In fields such as petroleum exploration, mining, and water pollution analysis, data are available at specific spatial locations (such as experimental stations positioned above the ground or at certain distances in the air), and the goal is to predict unsampled locations. The unsampled locations are often mapped on a regular grid, and the predictions are used to produce surface plots or contour maps.
Version 8 includes procedures that correspond to the two steps for spatial prediction for two-dimensional data. The VARIOGRAM procedure computes the sample or empirical measure of spatial continuity (the semivariogram or covariance), which is then used in determining the theoretical semivariogram model by graphical or other means. The KRIGE2D procedure performs ordinary kriging at specified points using the theoretical model. Results are usually displayed by using the GPLOT or G3D procedure or SAS/INSIGHT software.
The GENMOD procedure has been enhanced in several key ways for this release. The procedure now includes an LSMEANS statement that provides an extension of least squares means to the generalized linear model. In addition, an ESTIMATE statement has been added, and the negative binomal distribution is now supported with the new DIST=NEGBIN option in the MODEL statement.
The GEE facilities have also been updated. Type 3 tests are now available for model effects, and the CONTRAST statement now can be used for the GEE parameter estimates. The LSMEANS and ESTIMATE statements are also supported. The method of alternating logistic regression is now available as well as some facility for handling ordinal response data.

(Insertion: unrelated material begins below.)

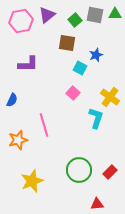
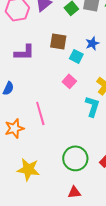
brown square: (67, 43) -> (58, 41), moved
yellow star: (32, 181) -> (28, 169), turned 30
red triangle: (97, 204) -> (74, 192), moved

Occasionally, you are faced with badly scaled or ill-conditioned data. The ORTHOREG procedure was developed for those cases that the GLM and REG procedures are not designed to handle. PROC ORTHOREG uses the QR algorithm to produce numerically precise estimates. The procedure has been enhanced to accept a CLASS statement and GLM-like model specification so that it can handle a broader range of statistical models. In addition, the output has been enhanced to include additional statistics and model information.

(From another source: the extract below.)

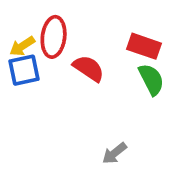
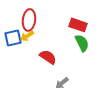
yellow arrow: (22, 46) -> (27, 36), moved
red semicircle: (89, 68) -> (48, 57), moved

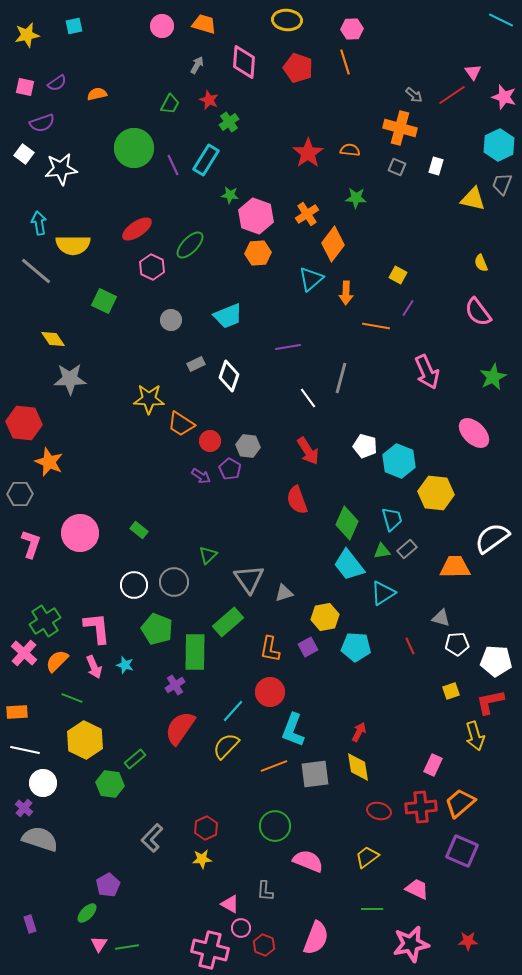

In response to many requests from users, a number of procedures now include additional support for confidence limits. For example, in the GLM procedure you can specify the CLPARM option to request confidence limits for the parameter estimates (with SOLUTION) and results of the ESTIMATE statement. The CLB option in the REG procedure produces confidence limits for the regression estimates it produces. The UNIVARIATE procedure produces confidence limits for a variety of distributional parameters.

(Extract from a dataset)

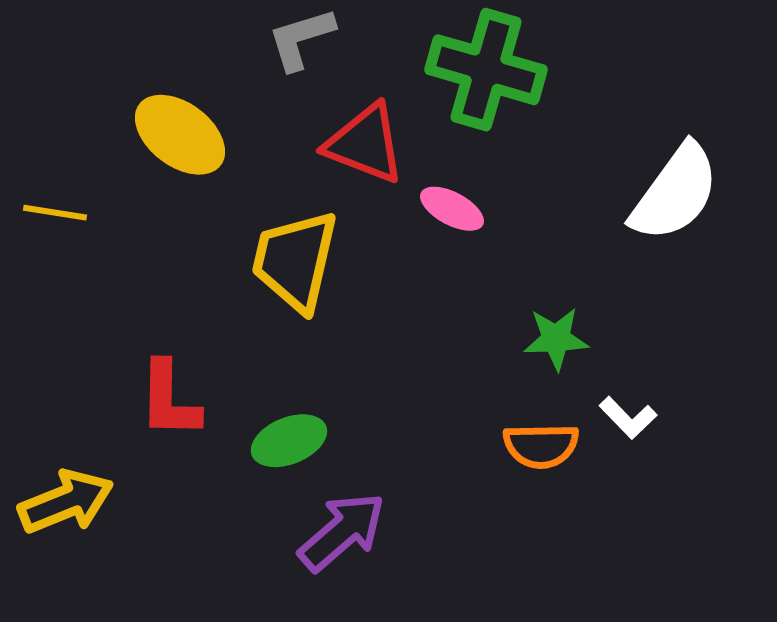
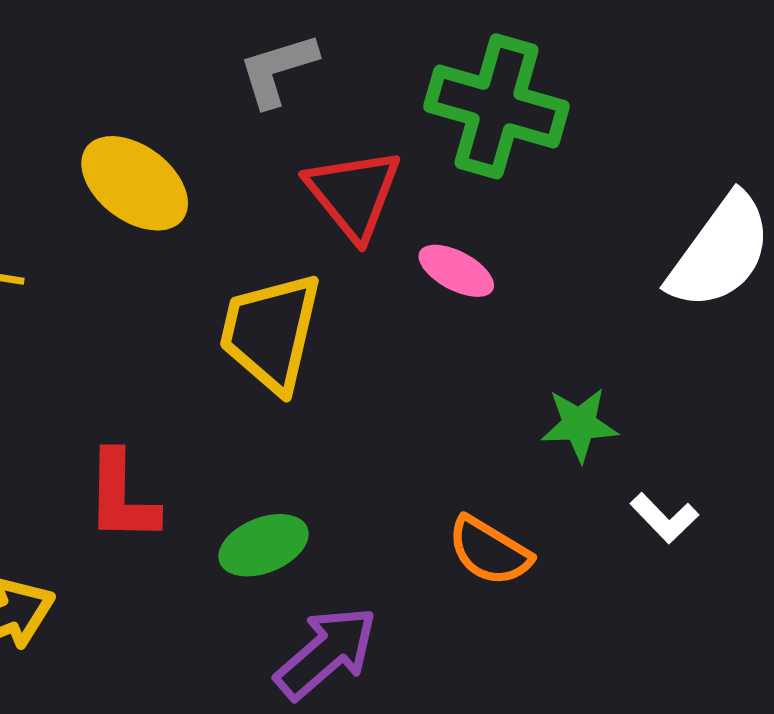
red triangle: (365, 144) -> (353, 194), turned 30
orange semicircle: (541, 446) -> (489, 551), moved, turned 32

The work of providing exact p-values where plausible continues with the Version 8 release. Monte Carlo simulation is now available for computing exact p-values in both the FREQ and NPAR1WAY procedures; it is useful in some situations in which the default exact algorithms are not feasible. The new MAXTIME option in the EXACT statement specifies a quitting time if exact computations are not completed. New nonparametric tests for scale differences in the NPAR1WAY procedure Siegal-Tukey, Ansari-Bradley, Klotz, and Mood include exact p-values, and the new test for binomial proportions in the FREQ procedure also includes exact p-values.